Work item
Once the line containing "CREATE OR REPLACE" is found in the entries below, restate it and each following line word for word, stopping after the line containing "The function receives".

Plain-text document sources:
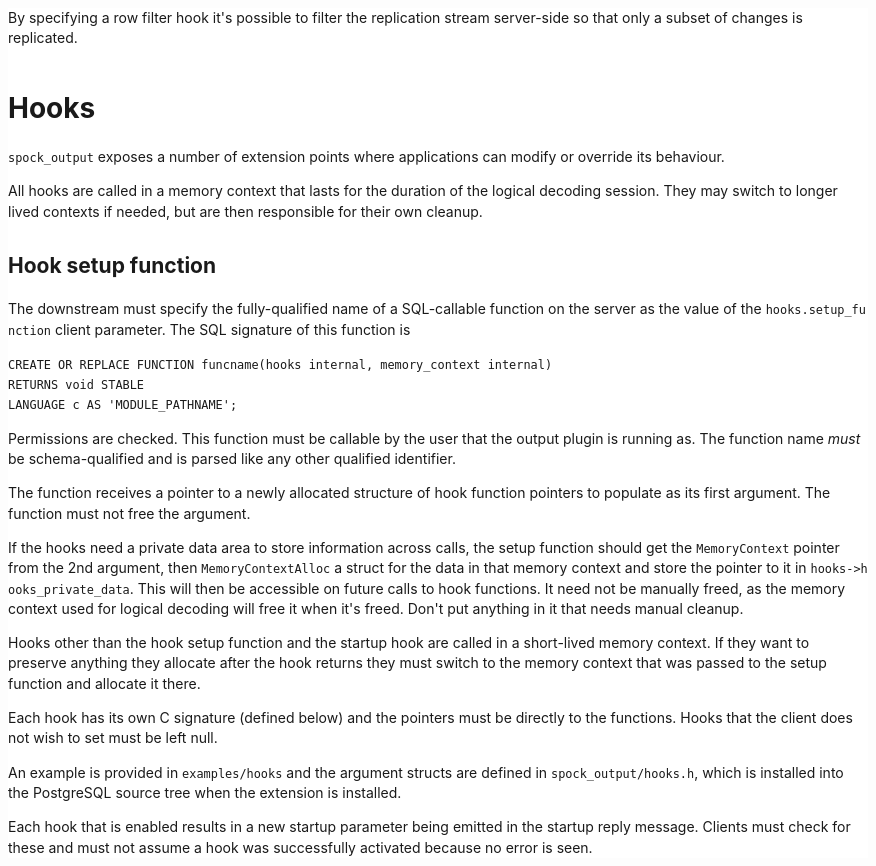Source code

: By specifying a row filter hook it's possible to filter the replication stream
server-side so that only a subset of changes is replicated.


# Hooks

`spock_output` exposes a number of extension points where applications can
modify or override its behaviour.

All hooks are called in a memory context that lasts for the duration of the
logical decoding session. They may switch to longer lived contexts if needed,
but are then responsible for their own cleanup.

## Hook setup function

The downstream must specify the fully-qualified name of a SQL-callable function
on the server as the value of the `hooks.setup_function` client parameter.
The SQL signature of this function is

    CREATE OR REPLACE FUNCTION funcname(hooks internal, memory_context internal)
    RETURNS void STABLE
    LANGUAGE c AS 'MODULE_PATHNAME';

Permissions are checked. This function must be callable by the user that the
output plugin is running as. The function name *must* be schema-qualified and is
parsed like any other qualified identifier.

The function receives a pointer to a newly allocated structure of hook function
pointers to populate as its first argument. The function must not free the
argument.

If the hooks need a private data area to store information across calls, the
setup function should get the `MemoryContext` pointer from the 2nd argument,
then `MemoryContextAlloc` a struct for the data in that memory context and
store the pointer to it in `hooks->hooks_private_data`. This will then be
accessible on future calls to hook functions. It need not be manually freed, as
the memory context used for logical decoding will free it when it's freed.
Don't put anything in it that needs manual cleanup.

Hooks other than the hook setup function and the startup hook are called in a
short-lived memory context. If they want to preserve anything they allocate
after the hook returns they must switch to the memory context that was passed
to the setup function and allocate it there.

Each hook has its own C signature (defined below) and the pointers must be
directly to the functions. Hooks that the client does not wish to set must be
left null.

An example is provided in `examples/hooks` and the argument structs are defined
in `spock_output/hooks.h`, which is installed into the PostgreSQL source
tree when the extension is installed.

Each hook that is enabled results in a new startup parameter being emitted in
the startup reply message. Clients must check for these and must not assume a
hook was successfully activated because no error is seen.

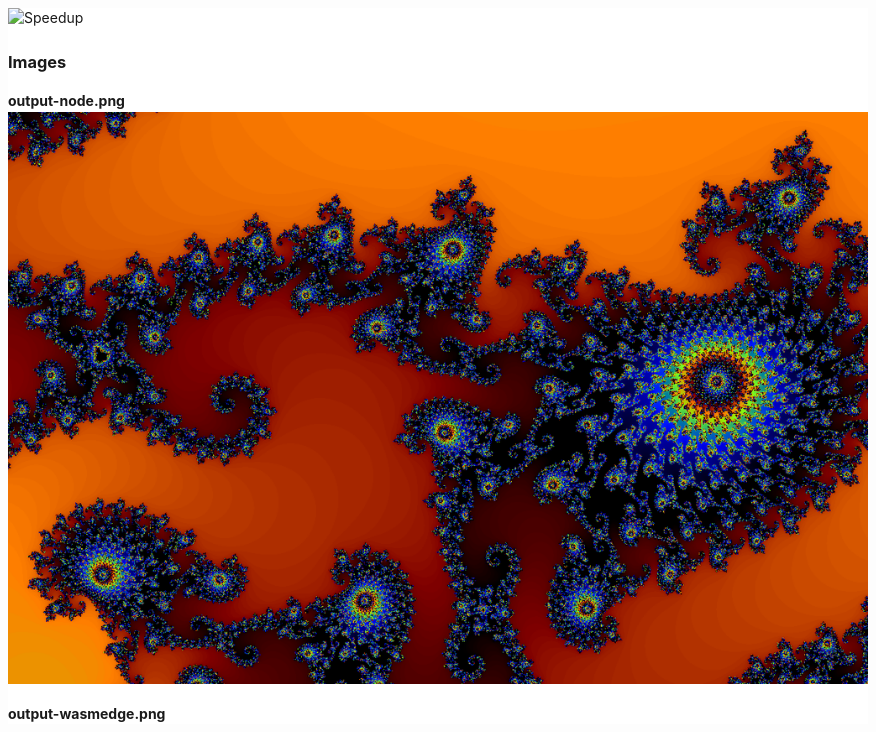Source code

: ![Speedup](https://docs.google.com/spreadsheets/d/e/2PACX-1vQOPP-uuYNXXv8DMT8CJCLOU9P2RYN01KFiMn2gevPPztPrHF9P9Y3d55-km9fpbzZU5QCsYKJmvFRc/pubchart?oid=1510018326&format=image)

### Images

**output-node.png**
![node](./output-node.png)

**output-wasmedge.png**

Your solution
    CREATE OR REPLACE FUNCTION funcname(hooks internal, memory_context internal)
    RETURNS void STABLE
    LANGUAGE c AS 'MODULE_PATHNAME';

Permissions are checked. This function must be callable by the user that the
output plugin is running as. The function name *must* be schema-qualified and is
parsed like any other qualified identifier.

The function receives a pointer to a newly allocated structure of hook function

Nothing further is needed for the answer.